Es ist gerade zwei Wochen her, da erklärten die Europäische Handball-Föderation (EHF) und das Präsidium der Handball-Bundesliga (HBL) das Thema...

Es ist gerade zwei Wochen her, da erklärten die Europäische Handball-Föderation (EHF) und das Präsidium der Handball-Bundesliga (HBL) das Thema Schiedsrichterbestechung par Ordre de Mufti für beendet. Alles nur Gerüchte, böse dazu. Die EHF schloss am Wochenende ihr Büro. Nichts hören, nicht sehen. Und sagen schon gar nichts.

Seitdem vergeht kein Tag, an dem nicht neue Korruptionsfälle aufgedeckt werden. Gestern erzählten die deutschen Referees Holger Fleisch und Jürgen Rieber, dass ihnen im Januar 2006 der russische Klub Lada Togliatti auf der Herren-Toilette 20 000 Euro für einen Sieg im Damen-Champions-League-Spiel gegen den dänischen Verein Slagelse DT geboten habe. Sie lehnten ab und meldeten den Vorfall schriftlich der EHF. Bis heute ist nichts geschehen. Das war bisher die Regel in der Wagenburg Handball-Welt.
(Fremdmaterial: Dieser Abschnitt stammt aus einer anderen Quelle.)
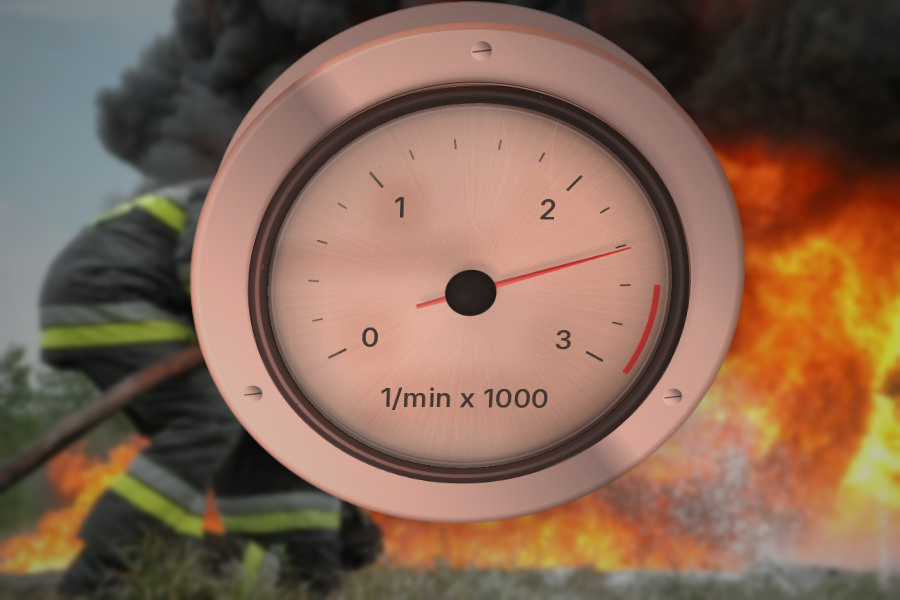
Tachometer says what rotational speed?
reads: 2400 rpm
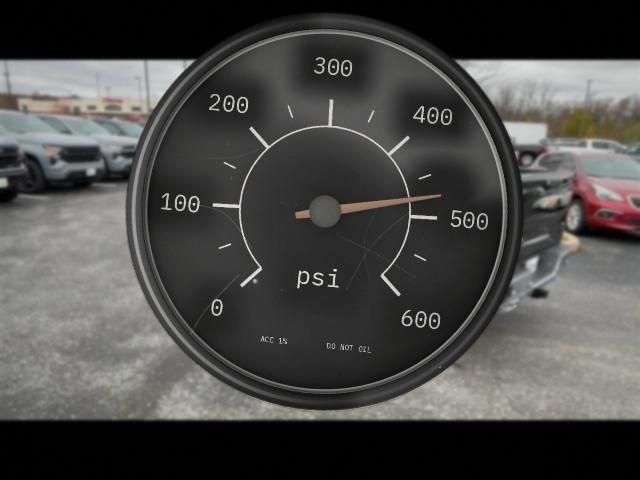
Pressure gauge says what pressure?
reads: 475 psi
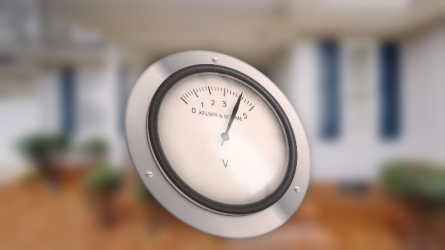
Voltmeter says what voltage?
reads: 4 V
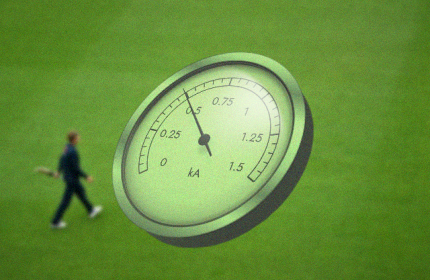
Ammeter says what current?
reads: 0.5 kA
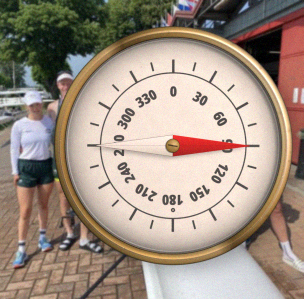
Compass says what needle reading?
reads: 90 °
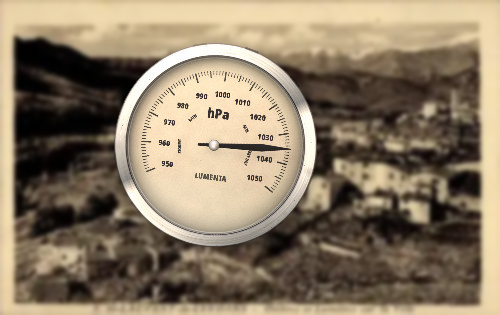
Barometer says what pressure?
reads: 1035 hPa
Nun verspricht der europäische Verband brutalstmögliche Aufklärung, und die Handball-Bundesliga will einen Ombudsmann einsetzen, um verlorenes Vertrauen bei Sponsoren, Zuschauern und Fernsehanstalten zurückzugewinnen. Wie Verbände, die über Jahrzehnte die Realität wider besseres Wissen ausgeblendet haben, den selbst bewässerten Sumpf trocken legen wollen, bleibt ihr Geheimnis.
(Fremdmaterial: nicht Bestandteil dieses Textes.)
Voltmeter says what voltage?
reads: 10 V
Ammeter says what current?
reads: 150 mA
Der Sündenfall, nicht nur im Handball, begann mit der Einführung der Europapokale, seit an Siegen und Niederlagen nicht nur Ehre, sondern auch Arbeitsplätze, nationales Prestige und später sogar Bilanzgewinne hingen. Seitdem gehört die Einnordung von "Unparteiischen" und - eher selten - Spielern zum Tagesgeschäft. Wie ein polnischer Volleyball-Schiedsrichter in Stettin mit Devisen und einem Adidas-Trainingsanzug von HSV-Funktionären Ende der 1980er-Jahre gefügig gemacht wurde, haben Abendblatt-Reporter persönlich miterlebt. Spieler des Handballklubs VfL Gummersbach haben uns aus vergangenen glorreichen Zeiten berichtet, wie sie bei Europapokaltreffen schon nach wenigen Minuten ahnten, dass "die Schiedsrichter einen sehr schönen Abend gehabt haben müssen". Und aus der Basketballszene ist uns bekannt, dass bis heute im Süden und Osten Europas unmoralische Angebote weiter ihre Empfänger finden. Öffentlich darüber reden wollte bislang niemand. Ein Kartell des Schweigens existiert nicht nur im Radsport und beim Thema Doping. Alle lieben den Verrat, aber eben niemand den Verräter.

Angesichts dieser Strukturen können nur unabhängige Gremien - wie Gerichte - der Wahrheitsfindung dienen. Die Politik ist hier gefordert. Sie hat Mittel und Wege, Druck auf die Verbände auszuüben. Korruption ist ein Delikt, das der Deutschland AG Schaden zufügt, nicht nur dem Ansehen des deutschen Sports.